Ramsey non-goodness involving books

TL;DR

This paper advances the understanding of Ramsey goodness involving book graphs by establishing new bounds and conjecture verifications without using the regularity lemma, focusing on cases where certain divisibility conditions hold.

Contribution

It proves that the Ramsey number conjecture roughly holds under specific divisibility conditions and provides bounds avoiding the regularity lemma, improving previous results.

Findings

Verified the conjecture when $a_1=a_2=1$.

Established bounds for cases where $a_2$ divides $n-1-k$.

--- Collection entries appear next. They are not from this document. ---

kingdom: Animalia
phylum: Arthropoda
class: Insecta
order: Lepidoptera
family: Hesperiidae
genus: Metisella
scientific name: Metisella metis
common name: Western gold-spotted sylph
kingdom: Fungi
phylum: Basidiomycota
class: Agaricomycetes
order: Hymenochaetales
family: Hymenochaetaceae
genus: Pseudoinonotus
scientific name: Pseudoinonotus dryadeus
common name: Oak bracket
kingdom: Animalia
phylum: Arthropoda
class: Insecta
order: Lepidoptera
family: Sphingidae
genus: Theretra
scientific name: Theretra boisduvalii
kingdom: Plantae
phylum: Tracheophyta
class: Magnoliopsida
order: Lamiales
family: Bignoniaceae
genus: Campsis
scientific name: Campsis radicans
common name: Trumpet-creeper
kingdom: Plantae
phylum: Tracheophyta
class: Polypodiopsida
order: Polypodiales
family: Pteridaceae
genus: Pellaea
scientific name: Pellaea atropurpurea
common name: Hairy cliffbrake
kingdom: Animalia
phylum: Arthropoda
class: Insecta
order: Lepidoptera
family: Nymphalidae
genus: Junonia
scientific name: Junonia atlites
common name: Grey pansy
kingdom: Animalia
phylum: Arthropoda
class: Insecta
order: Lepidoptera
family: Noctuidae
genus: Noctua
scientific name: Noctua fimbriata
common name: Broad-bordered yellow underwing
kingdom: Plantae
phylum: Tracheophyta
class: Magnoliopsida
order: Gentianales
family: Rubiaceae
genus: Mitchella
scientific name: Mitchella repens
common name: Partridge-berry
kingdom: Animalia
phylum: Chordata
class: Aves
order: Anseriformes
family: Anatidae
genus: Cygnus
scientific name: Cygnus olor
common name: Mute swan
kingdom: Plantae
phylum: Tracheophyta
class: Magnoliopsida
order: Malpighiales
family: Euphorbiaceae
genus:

Proved that for large $n$, the Ramsey number equals a specific formula under certain divisibility conditions.

Abstract

In 1983, Burr and Erd\H{o}s initiated the study of Ramsey goodness problems.Nikiforov and Rousseau (2009) resolved almost all goodness questions raised by Burr and Erd\H{o}s, in which the bounds on the parameters are of tower type since their proofs rely on the regularity lemma. Let $B_{k,n}$ be the book graph on $n$ vertices which consists of $n-k$ copies of $K_{k+1}$ all sharing a common $K_k$, and let $H=K_p(a_1,\dots,a_{p})$ be the complete $p$-partite graph with parts of sizes $a_1,\dots,a_{p}$. Recently, avoiding use of the regularity lemma, Fox, He and Wigderson (2021) revisit several Ramsey goodness results involving books. They comment that it would be very interesting to see how far one can push these ideas. In particular, they conjecture that for all integers $k, p, t\ge 2$, there exists some $\delta>0$ such that for all $n\ge 1$, $1\leq a_1\le\cdots\le a_{p-1}\le t$ and $a_p \le \delta n$, we have $r(H, B_{k,n})= (p-1)(n-1)+d_k(n,K_{a_1,a_2})+1,$ where $d_k(n,K_{a_1,a_2})$ is the maximum $d$ for which there is an $(n+d-1)$-vertex $K_{a_1,a_2}$-free graph in which at most $k-1$ vertices have degree less than $d$.They verify the conjecture when $a_1=a_2=1$. Building upon the work of Fox et al. (2021), we make a substantial step by showing that the conjecture "roughly" holds if $a_1=1$ and $a_2|(n-1-k)$, i.e. $a_2$ divides $n-1-k$. Moreover, avoiding use of the regularity lemma, we prove that for every $k, a\geq 1$ and $p\ge2$, there exists $\delta>0$ such that for all large $n$ and $b\le \delta\ln n$, $r(K_p(1,a,b,\dots,b), B_{k,n})= (p-1)(n-1)+k(p-1)(a-1)+1$ if $a|(n-1-k)$, where the case when $a=1$ has been proved by Nikiforov and Rousseau (2009) using the regularity lemma. The bounds on $1/\delta$ we obtain are not of tower-type since our proofs do not rely on the regularity lemma.